Causality and Renormalization in Finite-Time-Path Out-of-Equilibrium $\phi^3$ QFT

Ivan Dadić
Institute Ruđer Bošković, Zagreb

This talk is based on work with Prof. Dr. D. Klabucar.

We formulate the perturbative renormalization for the out-of-equilibrium $g \phi^3$ quantum field theory in the formalism with the finite time path. We use the retarded/advanced basis of out-of-equilibrium Green functions. We use the dimensional regularization method and find the correspondence of diverging contributions in the Feynman diagrams and their counterparts in R/A basis.

1. The tadpole contributions are only partially eliminated by renormalization condition.

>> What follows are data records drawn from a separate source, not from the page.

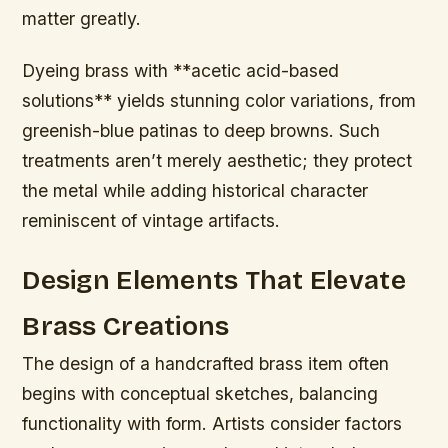
matter greatly.
Dyeing brass with **acetic acid-based
solutions** yields stunning color variations, from
greenish-blue patinas to deep browns. Such
treatments aren’t merely aesthetic; they protect
the metal while adding historical character
reminiscent of vintage artifacts.
Design Elements That Elevate
Brass Creations
The design of a handcrafted brass item often
begins with conceptual sketches, balancing
functionality with form. Artists consider factors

But, finite tadpole contributions are vanishing as $t\rightarrow \infty $, in a good agreement with the renormalization condition $<0|\phi|0>=0$ of the S-Matrix theory.
2. Renormalized finite part of retarded (advanced) self-energy $\Sigma_{\infty,R(A)}(p_0)$ is not retarded (i.e. not causal), as it is not vanishing when $|p_0|\rightarrow\infty $. The same happens in S-matrix theory, where $\Sigma_{\infty,F}(p_0)$ cannot be split into it's retarded and advanced component. The problem is ``avoided '' by considering self-energy with legs $G_F(p_0)\Sigma_{\infty,F}(p_0)G_F(p_0)$, which can be split to R and A components. The same works in the Glaser-Epstein renormalisation approach. In the finite-time-path approach $G_R*\Sigma_R*G_R$ should be calculated at $D\neq 4$.
3. We find the causality problem to be more severe in S-matrix theory, where the accausal information is possible (i.e. information from future).